Penyerahan SK remisi pada momentum HUT ke-81 RI turut menegaskan komitmen Rutan Kelas I Surabaya dalam memberikan pelayanan pemasyarakatan secara transparan dan akuntabel.

Pemenuhan hak warga binaan dilakukan berdasarkan persyaratan yang telah ditentukan sehingga pemberian pengurangan masa pidana dapat dipertanggungjawabkan secara administratif maupun hukum.

Semangat tersebut sejalan dengan tujuan pemasyarakatan yang tidak hanya berorientasi pada pelaksanaan pidana, tetapi juga pada proses pembinaan dan persiapan warga binaan agar mampu kembali menjadi bagian dari masyarakat.

Dari Balik Jeruji Menuju Kesempatan Kedua

Bagi sebagian besar masyarakat, 17 Agustus merupakan hari untuk mengenang perjuangan bangsa merebut dan mempertahankan kemerdekaan.

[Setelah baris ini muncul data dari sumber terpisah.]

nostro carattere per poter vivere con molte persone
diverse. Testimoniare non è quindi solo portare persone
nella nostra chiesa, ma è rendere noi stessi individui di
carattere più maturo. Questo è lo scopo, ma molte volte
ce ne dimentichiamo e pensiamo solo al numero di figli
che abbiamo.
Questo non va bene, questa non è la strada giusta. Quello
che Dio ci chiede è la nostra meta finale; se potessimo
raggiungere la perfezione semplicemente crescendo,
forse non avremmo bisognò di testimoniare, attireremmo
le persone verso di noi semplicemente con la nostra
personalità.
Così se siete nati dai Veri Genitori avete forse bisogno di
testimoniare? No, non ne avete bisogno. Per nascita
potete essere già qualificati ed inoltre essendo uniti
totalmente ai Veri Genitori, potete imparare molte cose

Namun bagi 15 warga binaan yang langsung bebas, tanggal tersebut memiliki makna personal yang jauh lebih dalam.

Kemerdekaan hadir dalam bentuk terbukanya kembali pintu kehidupan bersama keluarga.

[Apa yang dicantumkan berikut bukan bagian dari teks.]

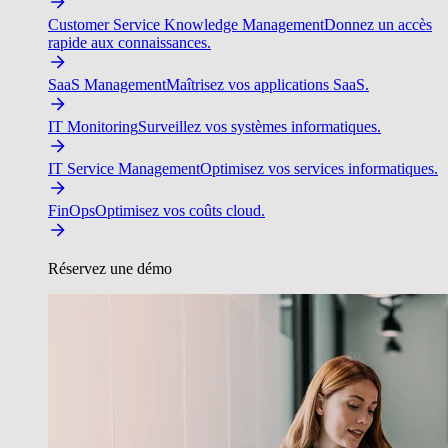
Customer Service Knowledge Management
Donnez un accès
rapide aux connaissances.
SaaS Management
Maîtrisez vos applications SaaS.
IT Monitoring
Surveillez vos systèmes informatiques.
IT Service Management
Optimisez vos services informatiques.
FinOps
Optimisez vos coûts cloud.
Réservez une démo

Mereka kini memiliki kesempatan untuk memulai lembaran baru setelah menyelesaikan masa pidana dan menjalani proses pembinaan.

Sementara bagi ratusan penerima remisi lainnya, pengurangan masa pidana menjadi penghargaan atas perilaku baik sekaligus dorongan untuk terus menjalani pembinaan dengan penuh tanggung jawab.

Sebanyak 429 remisi pada akhirnya bukan hanya angka dalam sebuah keputusan administratif. Di dalamnya terdapat proses pembinaan, kepatuhan, perubahan perilaku dan harapan untuk kembali ke tengah masyarakat.

Baca Juga :  Aksi Peduli: Pemasyarakatan Jatim Ubah Peringatan Hari Bhakti Pemasyarakatan Ke- 62 Jadi Gerakan Kemanusiaan Nyata”

Dan bagi 15 warga binaan yang langsung bebas, HUT ke-81 Kemerdekaan RI menjadi lebih dari sekadar upacara tahunan: hari itu menjadi pintu menuju kesempatan kedua, ketika masa pidana berakhir dan jalan pulang menuju keluarga kembali terbuka (Har).